McCarley T.R., Kolden C.A., Vaillant N.M,. Hudak A.T., Smith A.M.S., Kreitler J. 2017. Landscape-scale quantification of fire-induced change in canopy cover following mountain pine beetle outbreak and timber harvest. Forest Ecology and Management, 391:164-175. TreeSearch Link.
Remotely sensed LiDAR (Light Detection and Ranging) data was collected before and after the 2012 Pole Creek Fire in central Oregon and used to examine the effects of pre-fire mountain pine beetle (Dendroctonus ponderosae) damage and timber harvest on burn severity (as measured by canopy loss). Burn severity was higher in areas with pre-fire mountain pine beetle damage than areas subject to fire only and the intensity of canopy loss was directly related to the intensity of beetle damage. Burn severity was lower in areas harvested for timber than in areas subject to fire only; treatments older than 30 years generally experienced greater burn severity. These results indicate that fire effects on canopy cover can vary based on pre-fire agents of forest change.

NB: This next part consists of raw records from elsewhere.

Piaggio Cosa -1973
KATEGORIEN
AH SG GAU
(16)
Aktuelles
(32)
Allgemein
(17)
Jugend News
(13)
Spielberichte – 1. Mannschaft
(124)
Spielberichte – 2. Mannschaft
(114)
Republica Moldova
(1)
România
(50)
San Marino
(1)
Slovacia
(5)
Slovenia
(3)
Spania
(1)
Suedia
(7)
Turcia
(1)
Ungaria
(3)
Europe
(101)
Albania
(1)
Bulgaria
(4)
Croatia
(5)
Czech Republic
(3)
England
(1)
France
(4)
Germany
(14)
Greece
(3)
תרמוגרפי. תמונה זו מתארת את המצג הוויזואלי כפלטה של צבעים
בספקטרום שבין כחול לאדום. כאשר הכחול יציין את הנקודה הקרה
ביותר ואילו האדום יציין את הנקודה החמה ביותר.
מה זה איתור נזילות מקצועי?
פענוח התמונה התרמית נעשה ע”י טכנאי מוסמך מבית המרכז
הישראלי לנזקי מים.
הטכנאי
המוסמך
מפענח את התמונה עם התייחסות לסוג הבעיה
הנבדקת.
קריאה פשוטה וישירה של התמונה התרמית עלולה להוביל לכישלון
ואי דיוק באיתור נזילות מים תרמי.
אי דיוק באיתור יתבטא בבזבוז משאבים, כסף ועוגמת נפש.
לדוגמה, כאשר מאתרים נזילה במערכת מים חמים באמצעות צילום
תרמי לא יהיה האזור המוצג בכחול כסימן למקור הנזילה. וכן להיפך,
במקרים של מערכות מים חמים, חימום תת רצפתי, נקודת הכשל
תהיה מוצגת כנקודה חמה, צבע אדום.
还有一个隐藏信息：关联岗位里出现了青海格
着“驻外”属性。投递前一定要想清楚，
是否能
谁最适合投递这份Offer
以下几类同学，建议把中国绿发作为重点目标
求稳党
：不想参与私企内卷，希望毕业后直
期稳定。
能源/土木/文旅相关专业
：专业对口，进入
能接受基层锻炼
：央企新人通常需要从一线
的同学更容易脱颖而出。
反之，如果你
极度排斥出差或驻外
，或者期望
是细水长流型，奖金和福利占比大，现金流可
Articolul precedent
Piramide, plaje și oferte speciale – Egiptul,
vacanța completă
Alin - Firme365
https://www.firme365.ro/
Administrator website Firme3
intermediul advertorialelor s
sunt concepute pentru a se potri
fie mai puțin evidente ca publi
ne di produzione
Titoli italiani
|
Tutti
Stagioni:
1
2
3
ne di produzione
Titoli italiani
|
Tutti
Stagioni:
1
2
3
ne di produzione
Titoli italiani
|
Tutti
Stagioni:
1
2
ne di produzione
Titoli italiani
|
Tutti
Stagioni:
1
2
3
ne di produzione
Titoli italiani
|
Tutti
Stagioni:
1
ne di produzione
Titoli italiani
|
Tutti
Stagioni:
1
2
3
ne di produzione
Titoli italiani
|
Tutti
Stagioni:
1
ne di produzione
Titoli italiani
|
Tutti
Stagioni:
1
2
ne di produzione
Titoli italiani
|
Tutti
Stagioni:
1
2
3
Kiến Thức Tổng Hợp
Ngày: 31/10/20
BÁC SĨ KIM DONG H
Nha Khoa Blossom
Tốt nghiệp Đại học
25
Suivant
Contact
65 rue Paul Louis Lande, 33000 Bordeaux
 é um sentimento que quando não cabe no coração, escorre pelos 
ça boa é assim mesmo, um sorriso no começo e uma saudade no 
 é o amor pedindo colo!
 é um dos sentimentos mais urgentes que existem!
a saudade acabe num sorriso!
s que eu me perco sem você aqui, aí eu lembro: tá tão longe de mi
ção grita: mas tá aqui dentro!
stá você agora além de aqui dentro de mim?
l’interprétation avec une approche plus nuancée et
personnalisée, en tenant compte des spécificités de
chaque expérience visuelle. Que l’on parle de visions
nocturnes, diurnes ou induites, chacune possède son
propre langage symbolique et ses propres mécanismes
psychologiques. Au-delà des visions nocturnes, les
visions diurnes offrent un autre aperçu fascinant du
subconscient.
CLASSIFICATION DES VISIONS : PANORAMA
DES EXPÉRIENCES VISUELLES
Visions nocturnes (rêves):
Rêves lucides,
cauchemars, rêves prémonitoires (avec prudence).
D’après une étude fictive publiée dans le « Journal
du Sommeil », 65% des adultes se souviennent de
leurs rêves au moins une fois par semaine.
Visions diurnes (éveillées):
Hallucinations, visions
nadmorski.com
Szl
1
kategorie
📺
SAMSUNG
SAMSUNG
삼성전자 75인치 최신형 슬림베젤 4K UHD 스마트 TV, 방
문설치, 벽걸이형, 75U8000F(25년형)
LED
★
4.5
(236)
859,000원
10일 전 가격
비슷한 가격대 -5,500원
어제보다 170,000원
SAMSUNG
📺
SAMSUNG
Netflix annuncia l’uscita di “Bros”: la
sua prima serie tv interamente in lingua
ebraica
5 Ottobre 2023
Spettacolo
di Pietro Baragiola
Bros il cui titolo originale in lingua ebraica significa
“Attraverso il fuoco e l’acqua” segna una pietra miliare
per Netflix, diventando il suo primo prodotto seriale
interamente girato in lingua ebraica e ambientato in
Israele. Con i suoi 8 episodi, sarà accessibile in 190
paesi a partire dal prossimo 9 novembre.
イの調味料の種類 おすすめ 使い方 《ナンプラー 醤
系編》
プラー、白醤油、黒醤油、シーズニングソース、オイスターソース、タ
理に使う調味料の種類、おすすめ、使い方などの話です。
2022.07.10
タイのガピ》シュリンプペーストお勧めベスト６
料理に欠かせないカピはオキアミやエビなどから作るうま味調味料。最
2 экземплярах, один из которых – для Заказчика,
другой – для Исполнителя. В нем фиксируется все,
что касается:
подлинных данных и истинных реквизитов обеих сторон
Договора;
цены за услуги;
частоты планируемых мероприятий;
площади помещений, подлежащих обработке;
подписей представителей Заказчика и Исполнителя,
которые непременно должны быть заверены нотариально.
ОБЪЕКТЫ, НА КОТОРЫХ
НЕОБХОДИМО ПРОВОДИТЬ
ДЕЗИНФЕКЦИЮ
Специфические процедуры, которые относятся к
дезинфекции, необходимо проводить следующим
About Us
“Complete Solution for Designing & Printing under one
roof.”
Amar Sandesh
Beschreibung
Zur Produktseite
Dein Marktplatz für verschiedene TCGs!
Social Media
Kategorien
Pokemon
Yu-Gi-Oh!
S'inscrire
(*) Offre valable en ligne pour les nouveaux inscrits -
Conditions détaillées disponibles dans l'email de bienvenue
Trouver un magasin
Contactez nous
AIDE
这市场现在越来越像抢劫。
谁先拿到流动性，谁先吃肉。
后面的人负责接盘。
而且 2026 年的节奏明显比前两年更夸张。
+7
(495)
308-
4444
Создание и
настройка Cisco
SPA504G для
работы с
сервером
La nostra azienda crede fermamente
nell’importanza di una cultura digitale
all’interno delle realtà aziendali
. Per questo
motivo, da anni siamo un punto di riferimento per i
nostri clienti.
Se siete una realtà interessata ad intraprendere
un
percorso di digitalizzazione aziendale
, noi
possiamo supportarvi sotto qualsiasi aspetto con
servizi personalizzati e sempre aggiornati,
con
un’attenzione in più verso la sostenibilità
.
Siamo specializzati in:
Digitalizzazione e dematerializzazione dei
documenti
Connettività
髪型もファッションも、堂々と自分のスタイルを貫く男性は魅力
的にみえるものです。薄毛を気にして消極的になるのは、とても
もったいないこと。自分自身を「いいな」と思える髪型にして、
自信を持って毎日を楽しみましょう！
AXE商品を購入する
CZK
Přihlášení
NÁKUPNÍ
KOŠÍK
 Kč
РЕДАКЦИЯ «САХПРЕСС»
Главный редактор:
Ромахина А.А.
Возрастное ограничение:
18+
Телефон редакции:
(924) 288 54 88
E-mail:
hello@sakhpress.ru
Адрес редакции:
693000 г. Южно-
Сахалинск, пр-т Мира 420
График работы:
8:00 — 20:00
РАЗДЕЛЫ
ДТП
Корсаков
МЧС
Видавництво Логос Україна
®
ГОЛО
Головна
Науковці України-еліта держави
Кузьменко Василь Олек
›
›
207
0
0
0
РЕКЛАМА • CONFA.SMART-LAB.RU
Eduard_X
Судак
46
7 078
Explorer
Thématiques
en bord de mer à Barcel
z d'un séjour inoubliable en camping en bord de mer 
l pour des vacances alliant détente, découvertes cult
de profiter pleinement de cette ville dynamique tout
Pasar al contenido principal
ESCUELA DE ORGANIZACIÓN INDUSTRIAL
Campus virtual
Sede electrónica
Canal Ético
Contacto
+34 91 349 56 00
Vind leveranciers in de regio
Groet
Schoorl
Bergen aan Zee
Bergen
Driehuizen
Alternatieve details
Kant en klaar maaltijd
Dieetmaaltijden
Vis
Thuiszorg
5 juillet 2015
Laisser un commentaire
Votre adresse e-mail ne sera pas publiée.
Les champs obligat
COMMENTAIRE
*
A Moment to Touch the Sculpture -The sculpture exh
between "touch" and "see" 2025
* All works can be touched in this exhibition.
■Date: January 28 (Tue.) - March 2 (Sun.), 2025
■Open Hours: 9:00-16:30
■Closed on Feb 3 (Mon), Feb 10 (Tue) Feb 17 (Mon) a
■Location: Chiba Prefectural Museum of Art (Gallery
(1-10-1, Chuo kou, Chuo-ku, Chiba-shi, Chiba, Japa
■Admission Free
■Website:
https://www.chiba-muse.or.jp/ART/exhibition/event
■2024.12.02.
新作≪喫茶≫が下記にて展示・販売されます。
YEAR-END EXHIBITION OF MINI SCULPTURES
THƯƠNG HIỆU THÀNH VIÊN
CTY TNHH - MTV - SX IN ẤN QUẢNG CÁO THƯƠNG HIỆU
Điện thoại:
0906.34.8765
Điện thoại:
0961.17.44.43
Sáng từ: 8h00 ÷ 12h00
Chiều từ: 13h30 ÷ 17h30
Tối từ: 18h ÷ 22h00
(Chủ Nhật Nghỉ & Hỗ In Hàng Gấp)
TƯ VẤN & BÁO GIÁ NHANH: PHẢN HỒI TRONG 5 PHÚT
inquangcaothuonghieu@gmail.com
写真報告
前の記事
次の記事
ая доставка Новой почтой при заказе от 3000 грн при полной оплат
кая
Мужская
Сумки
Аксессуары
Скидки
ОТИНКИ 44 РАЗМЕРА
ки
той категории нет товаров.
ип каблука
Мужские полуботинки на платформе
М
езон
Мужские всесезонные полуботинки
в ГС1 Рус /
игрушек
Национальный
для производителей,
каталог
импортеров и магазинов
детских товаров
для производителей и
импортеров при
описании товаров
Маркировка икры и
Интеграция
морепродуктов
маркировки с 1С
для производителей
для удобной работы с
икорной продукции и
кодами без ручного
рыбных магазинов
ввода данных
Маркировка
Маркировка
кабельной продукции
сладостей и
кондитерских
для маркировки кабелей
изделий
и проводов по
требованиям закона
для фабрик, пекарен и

Distribution of change in the percentage of canopy cover for areas disturbed by the 2012 Pole Creek Fire (Fire), mountain pine beetle followed by the fire (MPB/Fire), timber harvest and mountain pine beetle followed by fire (HARV/MPB/Fire), and harvest and fire categorized by age in decades before the fire. Solid lines represent the medians, boxes above show the interquartile range, whiskers extend to 1.5 times the interquartile range, and points are outliers. From McCarley et al. 2017. Forest Ecology and Management.